A la première approche, il donne une impression d’austérité, il se dégage de lui cette dignité

hiératique qui émane des croyants «bien enracines dans la science» (Coran, II, 7), ceux dont la foi

est en parfait accord avec leur raison. Ses yeux mi-clos, son visage ferme, quasi hermétique et

cependant serein et rayonnant, son pas mesure, font penser qu’il contemple à tout moment des

visions intérieures, ou peut-être des objets, des êtres d’ailleurs. Sa voix grave débite avec mesure

une diction soigneusement articulée, des choses qui remuent le cœur et le cerveau de celui qui

l’écoute.

L’étendue de son érudition, sa veine poétique toujours en quête de quelque thème et du rythme

approprié pour l’exposer, toujours comme sur le point d’enfanter quelques vers de circonstance, cela

constitue certainement une compagnie d’une fidélité constante et perpétuelle. On comprend alors

cet air qui semble distant, comme indiffèrent a l’'environnement, que perçoit d’abord celui qui

l’aborde pour la première fois. Thierno-en porte en lui une charge qui, par les temps qui courent,

n'encombre pas tellement de gens dans l’éco-système culturel ou il évolue. Thierno Mamadou

Ludaadjo ne notait-il pas, il y a plus de trois quarts de siècle: 

<<Mais les ulémas sont devenus rares l’époque d’aujourd’hui qui savent, pratiquent, qui suivent la religion

de Muhammad >>? 

Bappa Habibou rapporte cette observation qu’il a souvent entendue de leur père a sa voir que,

passé soixante dix ans d’âge un analphabète risquait de s’ennuyer à en mourir, car la plupart de ses

camarades l’auraient précédé sous terre. C’est alors que le vieillard regretterait d’avoir dédaigné

d’apprendre, plus tôt, à dialoguer avec des feuillets noircis séquentiellement par ses contemporains.

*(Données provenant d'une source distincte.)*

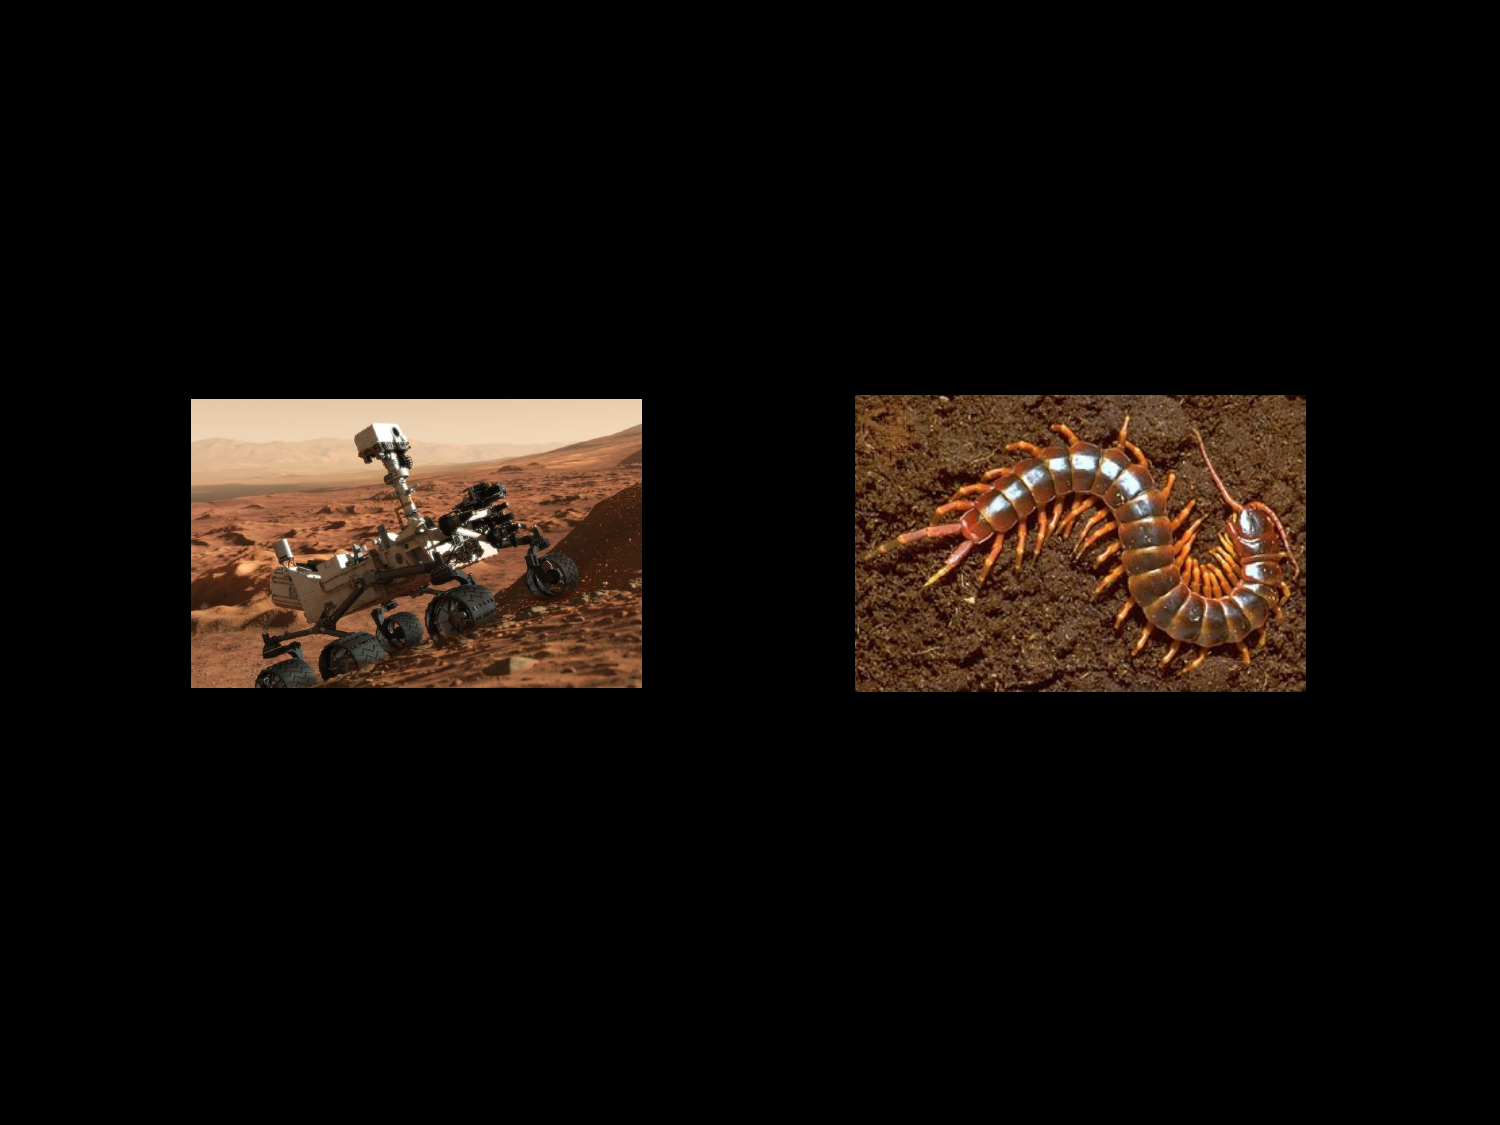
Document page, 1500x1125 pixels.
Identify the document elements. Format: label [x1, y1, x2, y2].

picture [191, 399, 642, 688]
picture [855, 395, 1306, 692]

Car, passé cinquante ans, tous les survivants sont de la même génération, de la génération de

l'homme en général. 

Bappa n’a pas conservé le souvenir de ce que pouvait penser le Walliyyu d’un érudit perdu, égaré

au milieu de gens pour qui la lecture n’est que de deux sortes de papiers. Soit, le cœur serre

d’appréhension ou de colère impuissante, ils lisent, ou le plus souvent écoutent la lecture de

circulaires impératives, de convocations abruptes (toutes affaires cessantes), bref, de papiers

administratifs contraignants, entraves despotiques à la liberté créatrice de citoyens industrieux. Soit,

le cœur empli de la foi du charbonnier, ils tentent laborieusement de décrypter des ouvrages

religieux dont la compréhension suppose le commerce quotidien de ces porteurs de culture

devenus rares. Car, comme Dieu lui-même le dit avec insistance en maints endroits du Coran :

<< Ne réfléchissent que les gens doués d'intelligence>>.

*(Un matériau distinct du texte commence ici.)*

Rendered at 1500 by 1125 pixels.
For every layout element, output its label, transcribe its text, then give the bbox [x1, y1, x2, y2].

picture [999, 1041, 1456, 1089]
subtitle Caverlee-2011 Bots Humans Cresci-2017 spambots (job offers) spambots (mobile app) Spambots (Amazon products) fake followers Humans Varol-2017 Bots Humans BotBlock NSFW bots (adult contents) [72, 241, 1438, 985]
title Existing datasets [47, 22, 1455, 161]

Ceux-là qui ne se contentent pas de mémoriser des mots qui souvent n'ont pour eux qu'une valeur

phonique, ou de paraphraser, mais dont la raison se convainc et choisit ensuite la forme la plus

appropriée de mémorisation personnelle.

A celui qui parvient à écarter le masque que son imagination lui fait appliquer sur Thierno

Abdourahrnane, apparaitra un homme du monde plein de civilité, prompt à l'humour et au sourire

appréciateur d'un bon mot, d'un beau geste.

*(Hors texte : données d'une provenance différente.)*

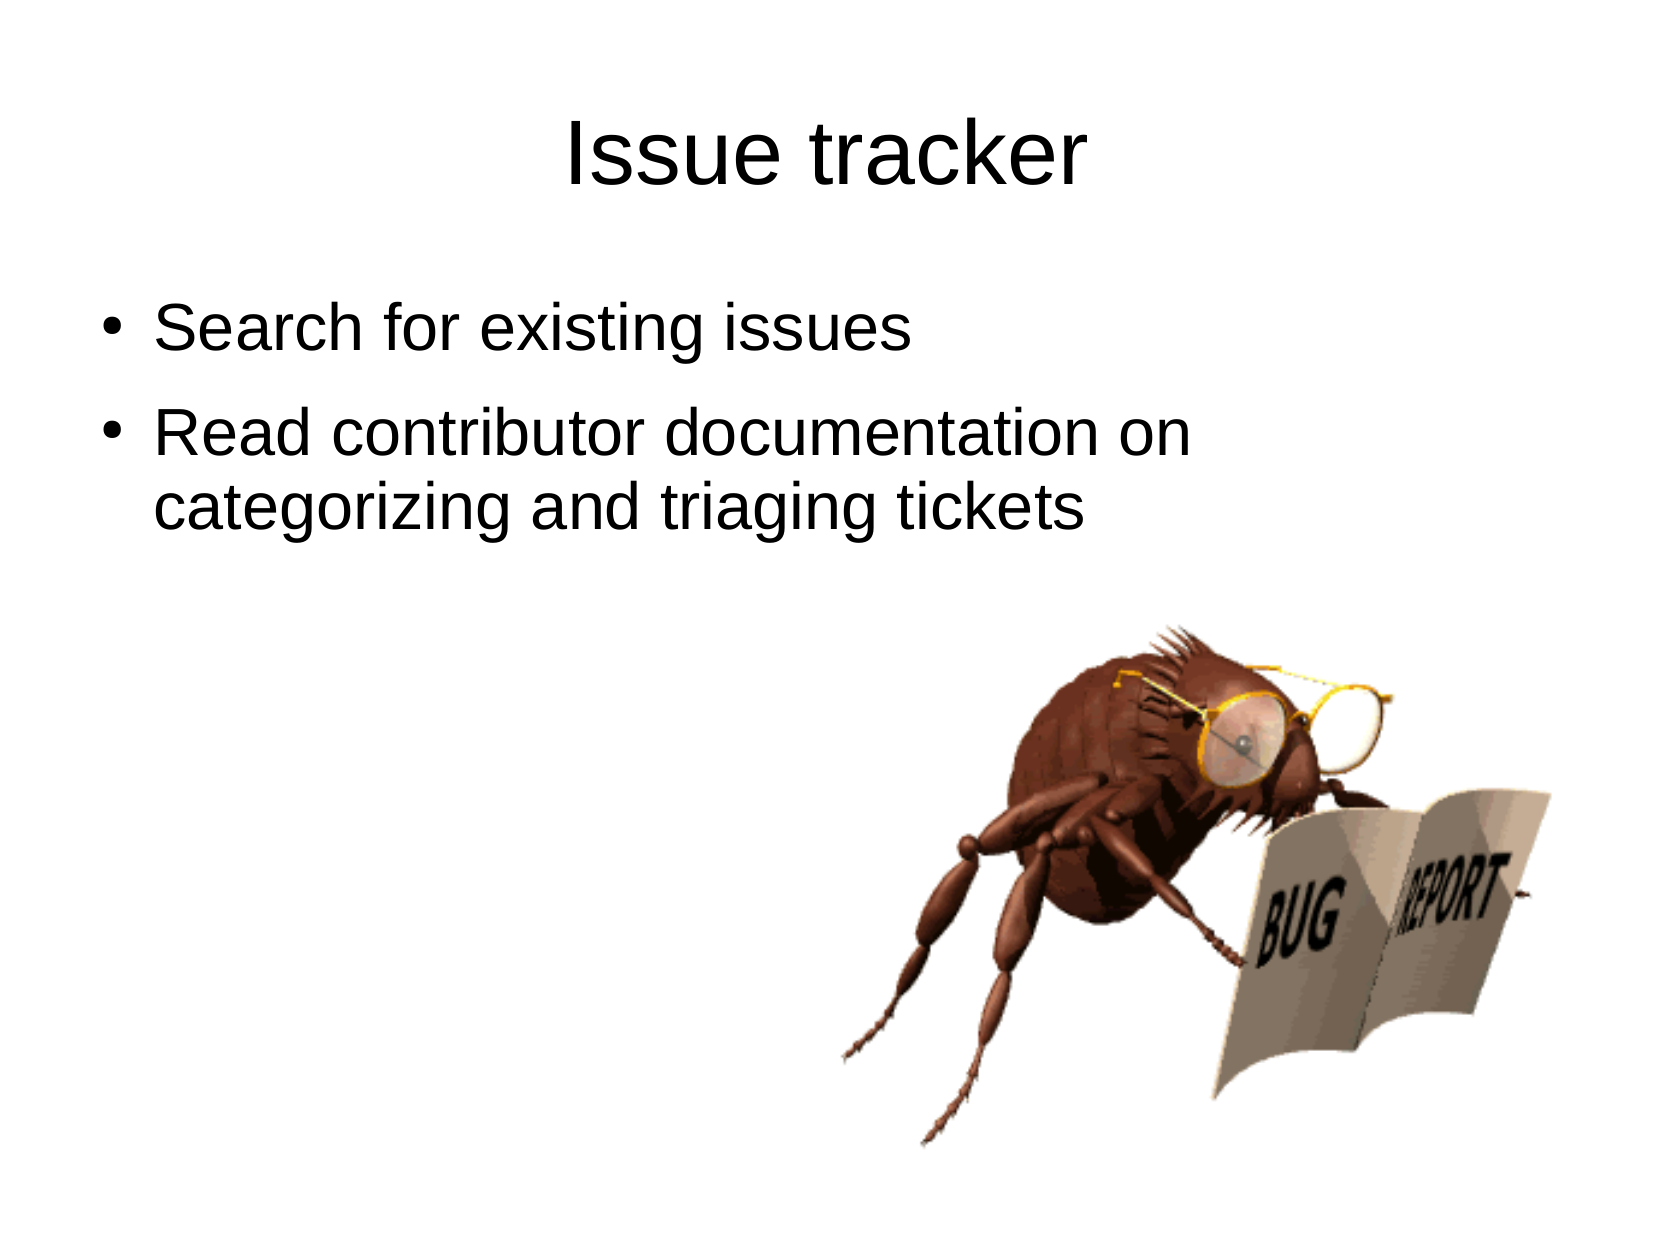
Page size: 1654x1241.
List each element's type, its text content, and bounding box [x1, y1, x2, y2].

Il apprécie et recherche les inventions modernes, dont il recommande l'utilisation comme outils

facilitant la vie matérielle, libérant par conséquent l'esprit pour ses propres activités, qui sont le lot

spécifique des fils d’Adam. Il a félicité un jour un sien neveu qui venait d’acquérir une voiture, disant:

- Te voilà désentravé désormais: tu pourras te déplacer plus vite, et avec moins de fatigue.
- Oui papa, répliqua l'autre, oui pour ce qui est du plus vite, mais, pour la fatigue, elle est simplement transférée de mes pieds à mon cerveau qui devra trouver quotidiennement la nourriture et l'entretien de la monture.

Il le regarda et son visage s'éclaira d'un sourire gentil.

L'érudition islamique de Thierno-en va de pair avec un sens esthétique très sûr. On peut dire que

c'est un poète total. Il aime et apprécie le beau, les beaux vêtements et les belles demeures, les

beaux textes et la bonne musique, les belles voitures. Il apprécie les bons auteurs en littérature et en

musique.

Une nuit de notre adolescence, nous étions dans notre garçonnière d’étudiants en vacances, en

compagnie de Sory Kandia KOUYATE, fraichement émigré de son Kollâdhé natal. La chambrée

jouxtait la maison de Bappa-en; en fait c'était une annexe qu'il avait gracieusement mis à notre

disposition pour la durée des vacances. Kandia, alors en ascension, cherchait le public capable

d'apprécier sa voix de cuivre éclatant. Il nous fait entendre quelques échantillons de son talent.

D'abord en sourdine, puis, insensiblement, la voix monte, de plus en plus belle. Charmes,

nous ne nous rendons pas compte d'abord que nous avions le voisinage que nous avions. C'est le

chanteur qui le premier en prend conscience, et il se tait. Le matin, Bappa nous dit:

-Vous m’avez presque empêché de dormir, vous savez ? 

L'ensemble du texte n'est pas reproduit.